Subject: Behavioral Sciences, Applied Psychology Keywords: multimodal experiment; multisensory experiment; automatic device integration; open-source; PsychoPy; Unity; Virtual Reality (VR); Lab Streaming Layer; LabRecorder; LabRecorderCLI; Windows command line (cmd.exe)
Online: 12 October 2020 (07:06:28 CEST)
The human mind is multimodal. Yet most behavioral studies rely on century-old measures of behavior—task accuracy and latency (response time). Multimodal and multisensory analysis of human behavior creates a better understanding of how the mind works. The problem is that designing and implementing these experiments is technically complex and costly. This paper introduces versatile and economical means of developing multimodal-multisensory human experiments. We provide an experimental design framework that automatically integrates and synchronizes measures including electroencephalogram (EEG), galvanic skin response (GSR), eye-tracking, virtual reality (VR), body movement, mouse/cursor motion and response time. Unlike proprietary systems (e.g., iMotions), our system is free and open-source; it integrates PsychoPy, Unity and Lab Streaming Layer (LSL).
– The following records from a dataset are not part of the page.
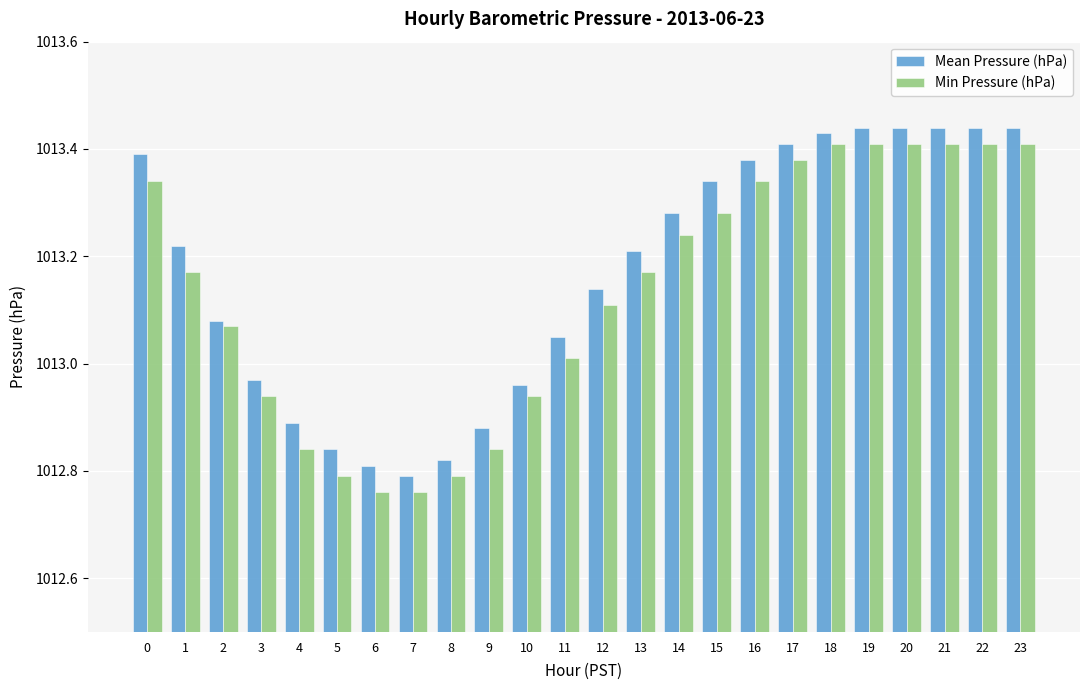

Between 6 and 18, which series saw the biggest shift?

Min Pressure (hPa)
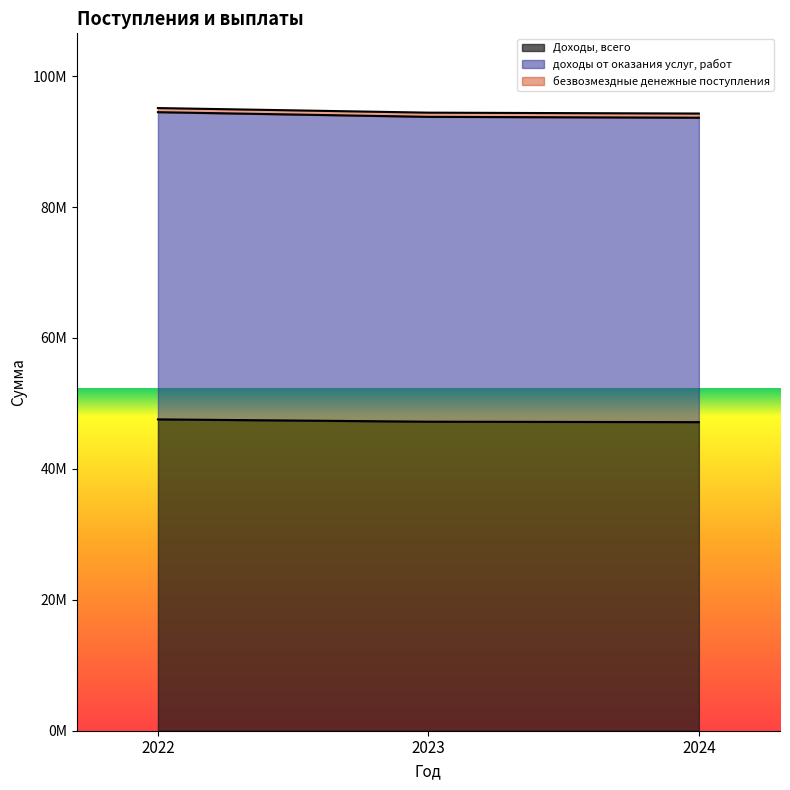

The Доходы, всего series shows 31213821.4 at 2023. True or false?

False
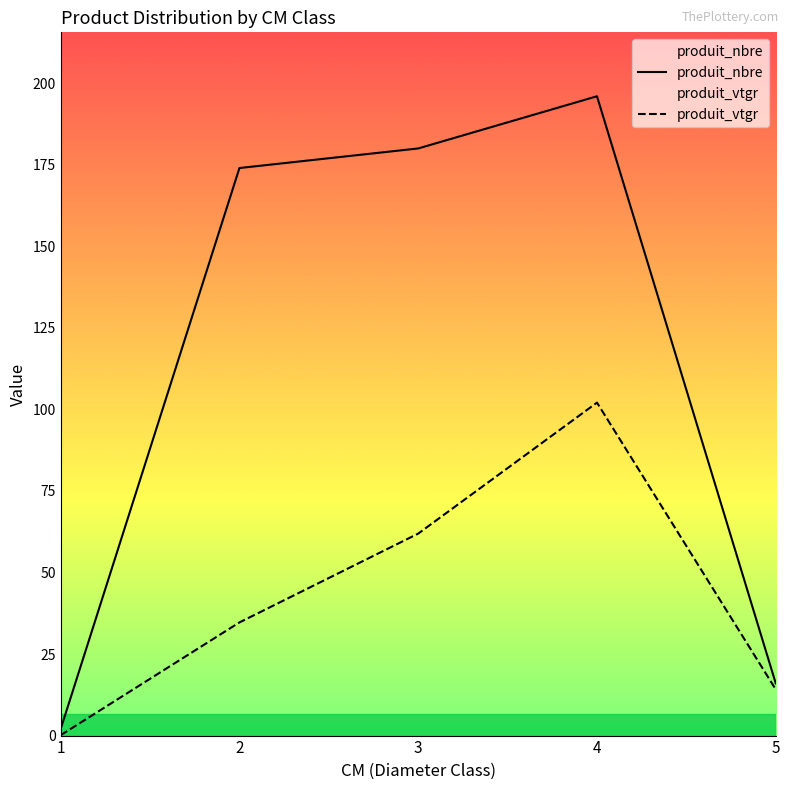

Which series changed the most between 2 and 5?

produit_nbre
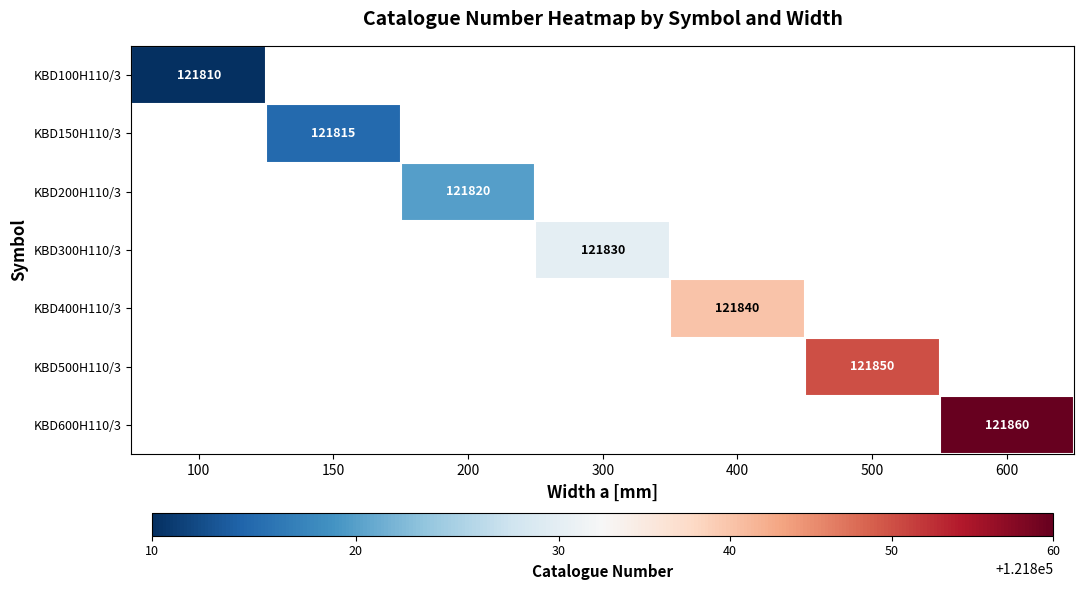

How many series are shown in this chart?

7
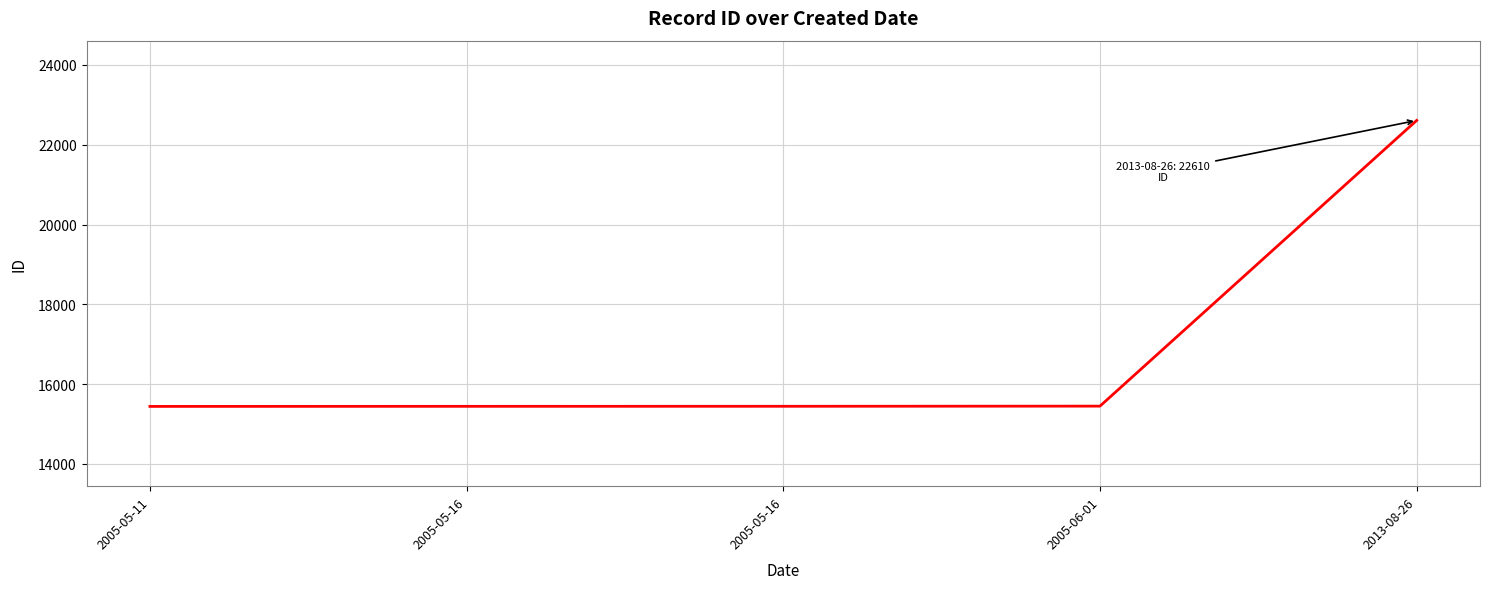

What is the label of the 5th point from the left?

2013-08-26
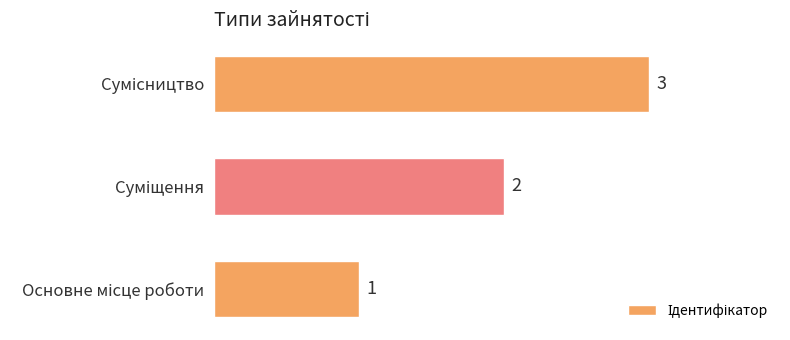

How many values are between 1 and 3?

3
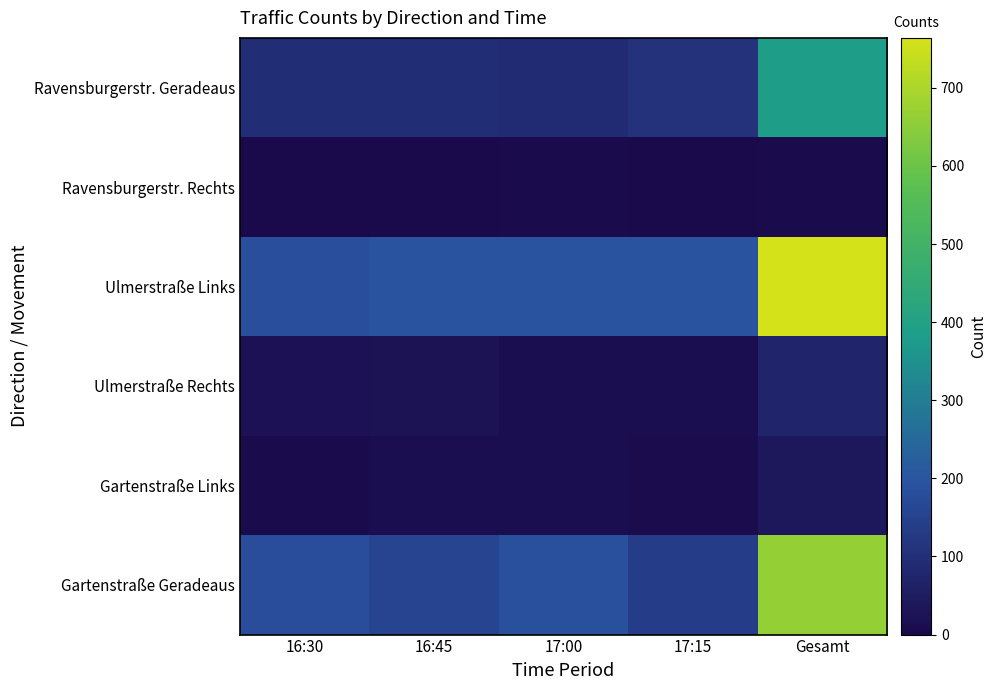

What is the difference between the second highest and second lowest values in the Ulmerstraße Links series?

4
The system embeds LSL inside PsychoPy/Unity for the synchronization of multiple sensory signals—gaze motion, electroencephalogram (EEG), galvanic skin response (GSR), mouse/cursor movement, and body motion—with low-cost consumer-grade devices in a simple behavioral task designed by PsychoPy and a virtual reality environment designed by Unity. This tutorial shows a step-by-step process by which a complex multimodal-multisensory experiment can be designed and implemented in a few hours. When conducting the experiment, all of the data synchronization and recoding of the data to disk will be done automatically.